Figure 3. USP7 plays a critical role in T-ALL maintenance via regulation of NOTCH1 protein levels.

a, CUTLL1 T-ALL cells were transduced with a control retroviral vector and two different shUSP7 (shUSP7.1 and shUSP7.2). Left panel: protein levels of USP7 and NOTCH1 in CUTLL1 T-ALL cells (control, shUSP7.1 and shUSP7.2). Right panel: Growth study was performed after knocking down of USP7 in CUTLL1 cells. Data are shown as mean ± SD derived from 3 independent biological replicates, * P≤0.05. b, IC50 curve of USP7i in several T-ALL cell lines (JURKAT, CUTLL1, HPB and KOPTK). c, Growth curve of CUTLL1 T-ALL cells upon daily treatment with increasing concentrations of USP7i.
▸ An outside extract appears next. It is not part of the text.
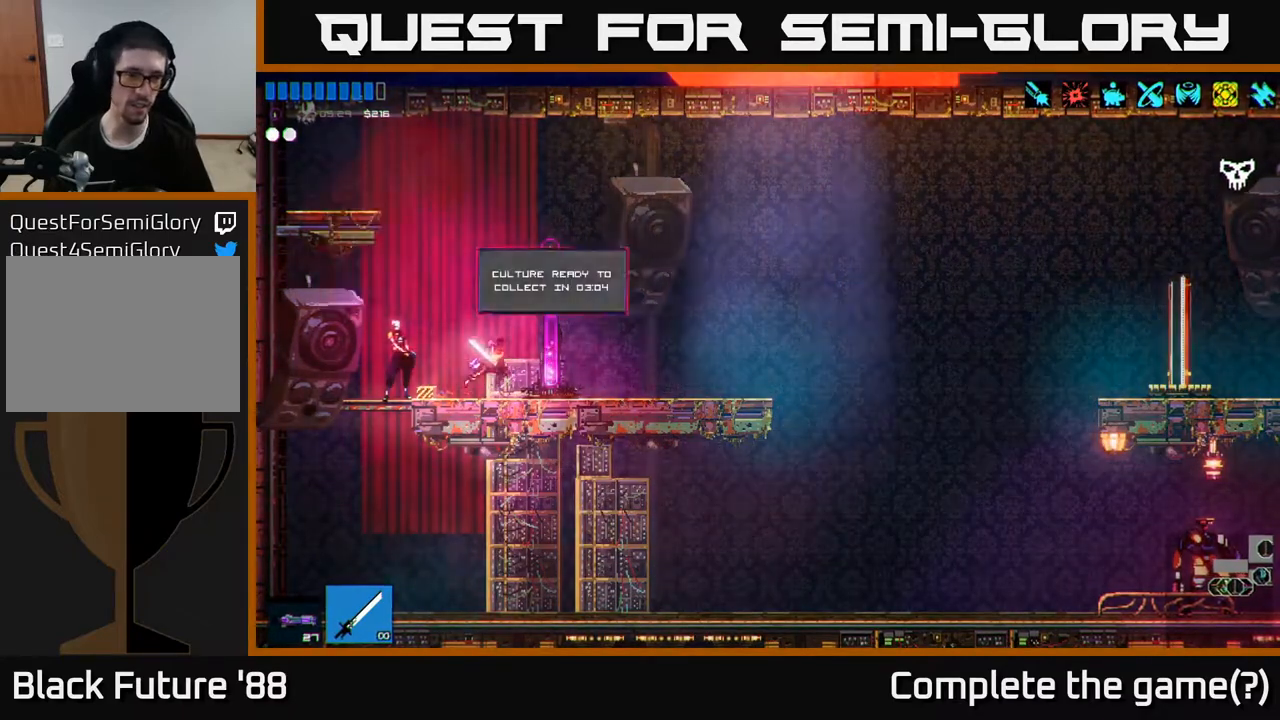
{"buttons": [], "left_stick": "center", "right_stick": "center", "events": [[100, "left_stick", "left"], [433, "left_stick", "center"]]}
Data are shown as mean ± SD derived from 3 independent experiments, * P≤0.05. d, Representative western blot studies following immunoprecipitation of Flag-NOTCH1 in 293T cells at denaturing condition. 293T cells were transfected with Flag-NOTCH1, ubiquitin and FBXW7 associated with USP7 WT or USP7 CS as indicated. e, A representative western blot following immunoprecipitation of Flag-NOTCH1, conducted in three biological replicates, is shown. Flag-NOTCH1 overexpressed CUTLL1 T-ALL cells were treated with DMSO (control) or USP7i (5μM) for 8h, whole cell extracts were isolated under denaturing conditions to disrupt protein-protein interactions, followed by Flag-NOTCH1 immunoprecipitation. f, Western blot analysis of JMJD3, NOTCH1, and USP7 protein levels upon treatment of CUTLL1 T-ALL cells with increasing concentrations of USP7i for 24h. For all immune-blots presented, one of three representative biological replicates is shown.